Clinical Trials

    HERACLES - AUTOIMMUNE DISEASE

    Scheduled to start in 2025, the HERACLES (for ‘Harnessing Endogenous Regulators Against CLE Study’) trial will take place in Australia to capitalise on Australian expertise in lupus research and early phase clinical trials.

    It will be the first in-human trial for SOF-SKN™, a novel drug candidate for autoimmune diseases, and aims to provide initial safety and pharmacokinetic data for the skin disease that is caused by cutaneous lupus erythematosus (CLE).

    As part of an incremental and cost-effective approach, HERACLES will be a high-potential, low-risk study focusing on safety and dose finding in healthy volunteers.

    The trial has been designed to be easily implemented and rapid.
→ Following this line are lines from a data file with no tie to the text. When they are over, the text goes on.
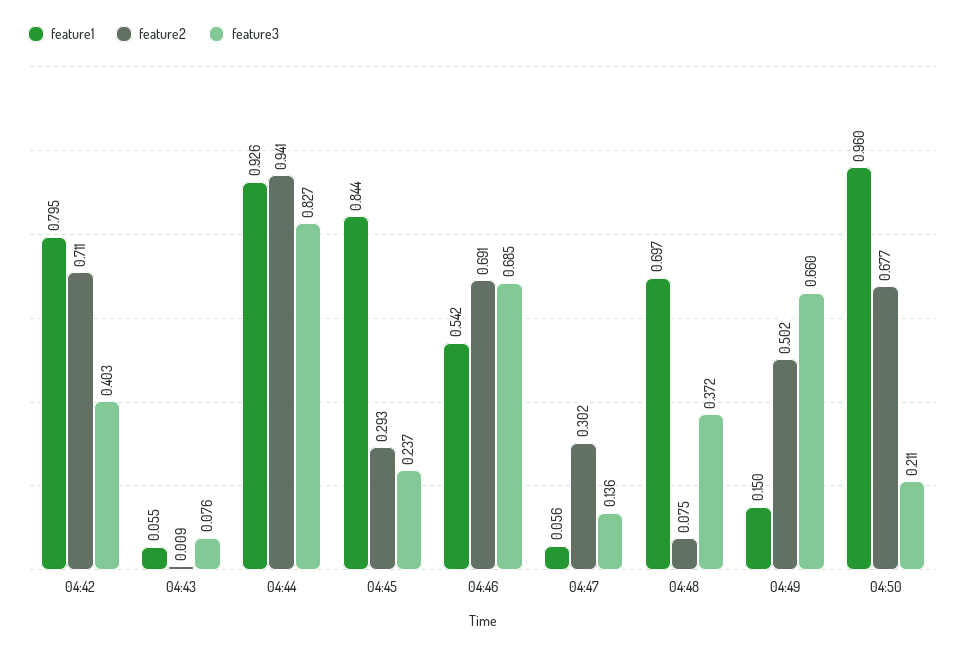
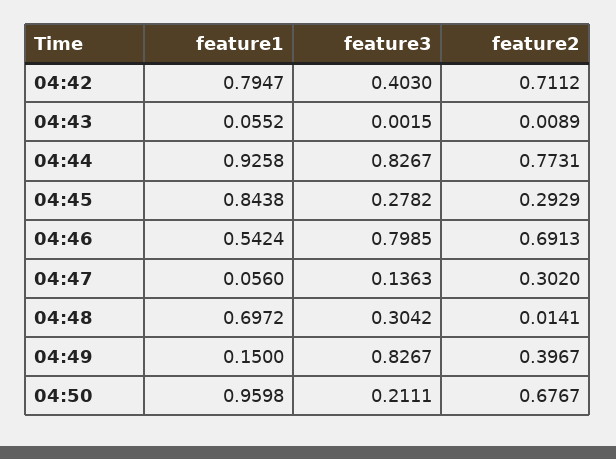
  {
    "feature1": {
      "04:42": 0.7947,
      "04:43": 0.0552,
      "04:44": 0.9258,
      "04:45": 0.8438,
      "04:46": 0.5424,
      "04:47": 0.056,
      "04:48": 0.6972,
      "04:49": 0.15,
      "04:50": 0.9598
    },
    "feature2": {
      "04:42": 0.7112,
      "04:43": 0.0089,
-     "04:44": 0.941,
+     "04:44": 0.7731,
      "04:45": 0.2929,
      "04:46": 0.6913,
      "04:47": 0.302,
-     "04:48": 0.075,
+     "04:48": 0.0141,
-     "04:49": 0.502,
+     "04:49": 0.3967,
      "04:50": 0.6767
    },
    "feature3": {
      "04:42": 0.403,
-     "04:43": 0.076,
+     "04:43": 0.0015,
      "04:44": 0.8267,
-     "04:45": 0.237,
+     "04:45": 0.2782,
-     "04:46": 0.685,
+     "04:46": 0.7985,
      "04:47": 0.1363,
-     "04:48": 0.372,
+     "04:48": 0.3042,
-     "04:49": 0.66,
+     "04:49": 0.8267,
      "04:50": 0.2111
    }
  }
The first safety readouts are expected to be available four to six weeks after dosing has finished, while a comprehensive data analysis should be completed shortly thereafter.

    Lupus is most often diagnosed in young adults aged 15 to 45 years of age. Currently, there is no cure for cutaneous lupus and treatment of symptoms is usually required on an ongoing basis, usually for life, representing a significant commercial opportunity for any effective medication.
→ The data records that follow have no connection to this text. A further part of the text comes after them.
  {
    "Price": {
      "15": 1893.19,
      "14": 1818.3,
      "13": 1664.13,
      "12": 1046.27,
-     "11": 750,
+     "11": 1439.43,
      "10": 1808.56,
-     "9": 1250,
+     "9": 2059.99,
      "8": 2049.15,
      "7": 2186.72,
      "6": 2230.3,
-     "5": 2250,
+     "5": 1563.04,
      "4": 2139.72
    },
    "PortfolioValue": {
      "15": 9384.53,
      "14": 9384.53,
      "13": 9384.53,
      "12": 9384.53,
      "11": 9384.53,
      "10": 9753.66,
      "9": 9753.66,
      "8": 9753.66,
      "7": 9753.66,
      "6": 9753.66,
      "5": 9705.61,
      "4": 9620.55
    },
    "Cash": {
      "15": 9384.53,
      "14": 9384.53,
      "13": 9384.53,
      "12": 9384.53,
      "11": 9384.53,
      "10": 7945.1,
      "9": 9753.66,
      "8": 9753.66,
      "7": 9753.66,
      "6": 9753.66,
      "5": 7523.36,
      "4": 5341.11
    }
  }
    Download the HERACLES clinical trial pdf here

    EXPERIENCED TEAM 

    The Noxopharm team has extensive clinical trial experience across Australia, the US and Europe, and has conducted multiple clinical trials in leading hospitals across these jurisdictions.  

    Noxopharm holds expertise in clinical trial protocol development, the securing of prestigious hospital study sites and investigators, and the implementation and analysis of clinical trials in both oncology and inflammation.

    To date, Noxopharm has managed clinical trials in 33 sites globally, and has secured three orphan drug designations (ODDs) in the US and Europe.

     

    Orphan drug status is granted by the US FDA or the European Medicines Agency (EMA) to drugs that show promise in treating less common diseases.

    An ODD confers the following benefits:

    • Orphan Drug Exclusivity (ODE) provides seven to 10 years of market exclusivity
    • Waiver of New Drug Application fees (in the US this was valued at approximately $2.9 million in 2021)
    • Opportunities for grant funding
    • Regulatory guidance and assistance from the FDA / EMA with the drug development process

    IONIC

    A Phase-1 investigator initiated study sponsored by Professor Paul de Souza, combining Veyonda® (idronoxil) with the Bristol Myers Squibb checkpoint inhibitor (CI) Opdivo® (nivolumab) for the treatment of a range of solid tumour types.

    Noxopharm has supplied all Veyonda required to support the participating patients, and no further costs for the trial are being incurred by the company from January 2024 onwards.